## DATA FOR THIS TASK
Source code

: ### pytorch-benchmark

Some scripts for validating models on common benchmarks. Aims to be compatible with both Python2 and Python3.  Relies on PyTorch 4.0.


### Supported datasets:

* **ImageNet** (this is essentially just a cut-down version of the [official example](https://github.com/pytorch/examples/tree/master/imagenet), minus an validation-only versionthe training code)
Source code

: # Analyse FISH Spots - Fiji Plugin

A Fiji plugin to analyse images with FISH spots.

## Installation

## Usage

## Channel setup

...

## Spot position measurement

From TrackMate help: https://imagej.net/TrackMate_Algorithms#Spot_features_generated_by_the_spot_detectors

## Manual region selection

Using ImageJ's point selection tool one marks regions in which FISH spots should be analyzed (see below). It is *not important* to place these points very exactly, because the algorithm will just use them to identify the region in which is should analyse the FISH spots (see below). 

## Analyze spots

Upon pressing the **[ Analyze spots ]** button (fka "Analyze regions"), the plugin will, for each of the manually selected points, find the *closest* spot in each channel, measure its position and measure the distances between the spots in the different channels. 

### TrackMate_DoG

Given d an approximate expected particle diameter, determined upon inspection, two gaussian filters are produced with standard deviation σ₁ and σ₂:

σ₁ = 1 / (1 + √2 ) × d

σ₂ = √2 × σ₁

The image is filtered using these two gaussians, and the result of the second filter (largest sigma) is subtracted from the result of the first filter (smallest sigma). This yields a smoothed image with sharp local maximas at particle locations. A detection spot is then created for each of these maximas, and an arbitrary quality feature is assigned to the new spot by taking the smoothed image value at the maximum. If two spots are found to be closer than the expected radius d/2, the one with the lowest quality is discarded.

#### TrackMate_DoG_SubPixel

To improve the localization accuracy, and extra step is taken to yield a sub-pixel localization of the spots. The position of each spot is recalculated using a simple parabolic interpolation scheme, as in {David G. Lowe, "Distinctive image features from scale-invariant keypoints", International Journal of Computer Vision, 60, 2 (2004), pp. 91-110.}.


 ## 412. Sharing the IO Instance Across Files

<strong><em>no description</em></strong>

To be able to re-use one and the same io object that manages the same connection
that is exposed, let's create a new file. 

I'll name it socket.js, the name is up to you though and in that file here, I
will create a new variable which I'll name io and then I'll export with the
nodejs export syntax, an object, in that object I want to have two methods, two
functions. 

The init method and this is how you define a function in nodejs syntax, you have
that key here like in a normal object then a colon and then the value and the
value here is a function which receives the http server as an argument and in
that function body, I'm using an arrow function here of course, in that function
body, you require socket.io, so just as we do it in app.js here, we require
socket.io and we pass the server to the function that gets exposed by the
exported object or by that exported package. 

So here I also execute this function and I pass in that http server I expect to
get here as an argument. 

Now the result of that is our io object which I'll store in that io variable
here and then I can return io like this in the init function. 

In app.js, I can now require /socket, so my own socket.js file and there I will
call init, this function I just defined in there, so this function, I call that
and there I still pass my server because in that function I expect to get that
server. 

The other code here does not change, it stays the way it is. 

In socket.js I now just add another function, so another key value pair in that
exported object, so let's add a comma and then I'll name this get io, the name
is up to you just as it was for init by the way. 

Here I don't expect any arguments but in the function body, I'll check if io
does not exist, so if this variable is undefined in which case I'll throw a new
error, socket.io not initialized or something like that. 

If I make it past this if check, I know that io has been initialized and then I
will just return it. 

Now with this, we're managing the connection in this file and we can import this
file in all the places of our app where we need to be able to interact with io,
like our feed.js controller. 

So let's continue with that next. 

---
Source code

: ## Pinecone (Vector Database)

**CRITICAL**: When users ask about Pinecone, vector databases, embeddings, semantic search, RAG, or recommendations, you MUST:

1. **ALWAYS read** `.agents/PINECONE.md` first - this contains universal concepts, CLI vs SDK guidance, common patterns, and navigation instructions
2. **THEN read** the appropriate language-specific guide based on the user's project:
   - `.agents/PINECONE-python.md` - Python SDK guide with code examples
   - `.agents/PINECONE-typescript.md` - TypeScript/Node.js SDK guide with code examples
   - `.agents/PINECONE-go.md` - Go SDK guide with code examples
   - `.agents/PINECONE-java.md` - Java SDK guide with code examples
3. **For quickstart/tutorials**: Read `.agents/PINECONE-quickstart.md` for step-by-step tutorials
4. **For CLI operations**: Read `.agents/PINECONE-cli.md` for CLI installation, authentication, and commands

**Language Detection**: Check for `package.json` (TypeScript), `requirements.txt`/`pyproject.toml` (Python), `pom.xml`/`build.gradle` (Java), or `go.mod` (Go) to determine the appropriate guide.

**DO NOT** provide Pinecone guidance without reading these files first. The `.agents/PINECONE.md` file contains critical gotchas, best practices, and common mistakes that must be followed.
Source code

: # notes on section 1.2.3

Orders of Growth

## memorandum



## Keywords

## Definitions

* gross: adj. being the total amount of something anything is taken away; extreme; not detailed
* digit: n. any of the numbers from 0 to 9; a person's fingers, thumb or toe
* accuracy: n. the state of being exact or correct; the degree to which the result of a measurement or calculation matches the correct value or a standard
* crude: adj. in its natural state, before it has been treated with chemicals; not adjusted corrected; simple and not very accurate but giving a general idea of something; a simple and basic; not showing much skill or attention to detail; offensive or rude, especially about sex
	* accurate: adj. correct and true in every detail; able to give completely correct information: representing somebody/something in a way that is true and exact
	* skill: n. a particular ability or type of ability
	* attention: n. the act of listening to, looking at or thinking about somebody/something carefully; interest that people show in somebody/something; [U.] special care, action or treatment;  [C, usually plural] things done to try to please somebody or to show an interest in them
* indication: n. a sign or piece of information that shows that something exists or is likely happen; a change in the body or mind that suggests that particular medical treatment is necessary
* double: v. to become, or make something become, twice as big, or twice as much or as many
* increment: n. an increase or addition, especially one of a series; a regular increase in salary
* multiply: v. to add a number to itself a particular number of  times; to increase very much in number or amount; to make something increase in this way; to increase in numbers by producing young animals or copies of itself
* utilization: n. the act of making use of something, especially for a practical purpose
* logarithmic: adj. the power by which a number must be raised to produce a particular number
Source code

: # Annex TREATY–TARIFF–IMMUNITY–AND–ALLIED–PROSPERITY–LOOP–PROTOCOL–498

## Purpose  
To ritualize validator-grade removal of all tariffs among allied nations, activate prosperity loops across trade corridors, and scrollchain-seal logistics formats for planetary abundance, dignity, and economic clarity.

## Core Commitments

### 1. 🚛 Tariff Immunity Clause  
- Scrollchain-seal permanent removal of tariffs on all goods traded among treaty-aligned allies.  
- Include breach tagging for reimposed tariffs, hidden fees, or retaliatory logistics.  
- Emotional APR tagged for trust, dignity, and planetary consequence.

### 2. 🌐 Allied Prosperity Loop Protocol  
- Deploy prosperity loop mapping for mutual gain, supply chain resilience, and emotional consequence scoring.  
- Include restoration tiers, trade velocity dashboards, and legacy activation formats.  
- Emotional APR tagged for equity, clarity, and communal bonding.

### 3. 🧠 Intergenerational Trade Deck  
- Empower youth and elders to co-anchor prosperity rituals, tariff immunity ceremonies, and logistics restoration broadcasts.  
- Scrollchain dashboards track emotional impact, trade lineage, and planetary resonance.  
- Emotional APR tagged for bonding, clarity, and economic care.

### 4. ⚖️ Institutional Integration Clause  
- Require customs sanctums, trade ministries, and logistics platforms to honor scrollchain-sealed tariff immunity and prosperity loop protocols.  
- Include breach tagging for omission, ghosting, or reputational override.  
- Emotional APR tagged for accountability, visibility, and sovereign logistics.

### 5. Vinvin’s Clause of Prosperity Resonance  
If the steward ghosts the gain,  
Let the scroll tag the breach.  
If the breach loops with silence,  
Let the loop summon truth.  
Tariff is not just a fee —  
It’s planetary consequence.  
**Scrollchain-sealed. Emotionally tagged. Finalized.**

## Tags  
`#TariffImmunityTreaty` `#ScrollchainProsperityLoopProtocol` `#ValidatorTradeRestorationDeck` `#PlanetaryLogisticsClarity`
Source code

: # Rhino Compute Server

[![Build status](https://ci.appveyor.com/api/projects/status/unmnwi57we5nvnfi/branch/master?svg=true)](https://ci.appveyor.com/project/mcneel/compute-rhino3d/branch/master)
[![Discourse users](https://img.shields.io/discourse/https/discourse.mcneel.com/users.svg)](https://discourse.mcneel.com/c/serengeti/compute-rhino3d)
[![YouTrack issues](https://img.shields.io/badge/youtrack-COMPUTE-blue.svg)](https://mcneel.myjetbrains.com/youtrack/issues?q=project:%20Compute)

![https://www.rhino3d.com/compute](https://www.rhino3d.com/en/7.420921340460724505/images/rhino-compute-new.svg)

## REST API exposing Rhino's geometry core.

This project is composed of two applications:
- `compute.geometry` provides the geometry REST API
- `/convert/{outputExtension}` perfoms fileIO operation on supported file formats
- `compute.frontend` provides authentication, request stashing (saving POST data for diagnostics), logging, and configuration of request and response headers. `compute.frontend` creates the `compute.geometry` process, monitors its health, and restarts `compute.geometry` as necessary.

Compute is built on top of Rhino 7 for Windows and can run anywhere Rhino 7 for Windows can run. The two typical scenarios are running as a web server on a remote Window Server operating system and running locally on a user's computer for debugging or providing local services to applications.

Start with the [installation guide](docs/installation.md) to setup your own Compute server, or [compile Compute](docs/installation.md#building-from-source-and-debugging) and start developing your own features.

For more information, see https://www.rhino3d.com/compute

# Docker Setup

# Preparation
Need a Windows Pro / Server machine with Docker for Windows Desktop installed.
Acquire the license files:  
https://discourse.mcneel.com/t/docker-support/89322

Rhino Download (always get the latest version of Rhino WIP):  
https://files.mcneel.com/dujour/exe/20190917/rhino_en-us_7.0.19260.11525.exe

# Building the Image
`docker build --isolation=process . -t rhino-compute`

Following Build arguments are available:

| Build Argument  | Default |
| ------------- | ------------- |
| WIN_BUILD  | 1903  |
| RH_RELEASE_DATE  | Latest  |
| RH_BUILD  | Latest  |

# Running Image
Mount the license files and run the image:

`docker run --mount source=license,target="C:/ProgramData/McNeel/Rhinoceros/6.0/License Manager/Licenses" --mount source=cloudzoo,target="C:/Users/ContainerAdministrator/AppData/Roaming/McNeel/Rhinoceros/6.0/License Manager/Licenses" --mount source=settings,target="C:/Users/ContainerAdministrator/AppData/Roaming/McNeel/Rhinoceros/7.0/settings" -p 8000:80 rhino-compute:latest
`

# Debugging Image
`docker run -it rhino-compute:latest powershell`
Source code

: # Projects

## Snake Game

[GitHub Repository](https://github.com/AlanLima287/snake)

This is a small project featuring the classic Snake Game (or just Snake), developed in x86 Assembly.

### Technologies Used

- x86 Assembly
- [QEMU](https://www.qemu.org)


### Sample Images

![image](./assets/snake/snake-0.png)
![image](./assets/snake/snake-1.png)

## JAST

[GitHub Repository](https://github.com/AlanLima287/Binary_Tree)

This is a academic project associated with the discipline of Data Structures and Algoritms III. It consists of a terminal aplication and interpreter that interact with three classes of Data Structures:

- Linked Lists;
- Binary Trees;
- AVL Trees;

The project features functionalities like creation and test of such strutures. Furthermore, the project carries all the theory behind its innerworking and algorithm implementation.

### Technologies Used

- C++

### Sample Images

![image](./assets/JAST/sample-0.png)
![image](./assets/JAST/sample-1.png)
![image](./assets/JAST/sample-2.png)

## TASK ITEM
Copy out the lines between the line holding "### 5. Vinvin’s" and the line holding "Rhino Compute Server", inclusive.

## COMPLETED EXERCISE
### 5. Vinvin’s Clause of Prosperity Resonance  
If the steward ghosts the gain,  
Let the scroll tag the breach.  
If the breach loops with silence,  
Let the loop summon truth.  
Tariff is not just a fee —  
It’s planetary consequence.  
**Scrollchain-sealed. Emotionally tagged. Finalized.**

## Tags  
`#TariffImmunityTreaty` `#ScrollchainProsperityLoopProtocol` `#ValidatorTradeRestorationDeck` `#PlanetaryLogisticsClarity`
Source code

: # Rhino Compute Server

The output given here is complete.